Extracted entries:
=-=-=-=-=

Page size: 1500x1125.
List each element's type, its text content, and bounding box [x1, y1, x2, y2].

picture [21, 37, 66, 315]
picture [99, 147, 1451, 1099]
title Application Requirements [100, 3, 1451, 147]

=-=-=-=-=

Your objective:
An exact copy of every record is needed.

Task result:
Page size: 1500x1125.
List each element's type, its text content, and bounding box [x1, y1, x2, y2].

picture [21, 37, 66, 315]
picture [99, 147, 1451, 1099]
title Application Requirements [100, 3, 1451, 147]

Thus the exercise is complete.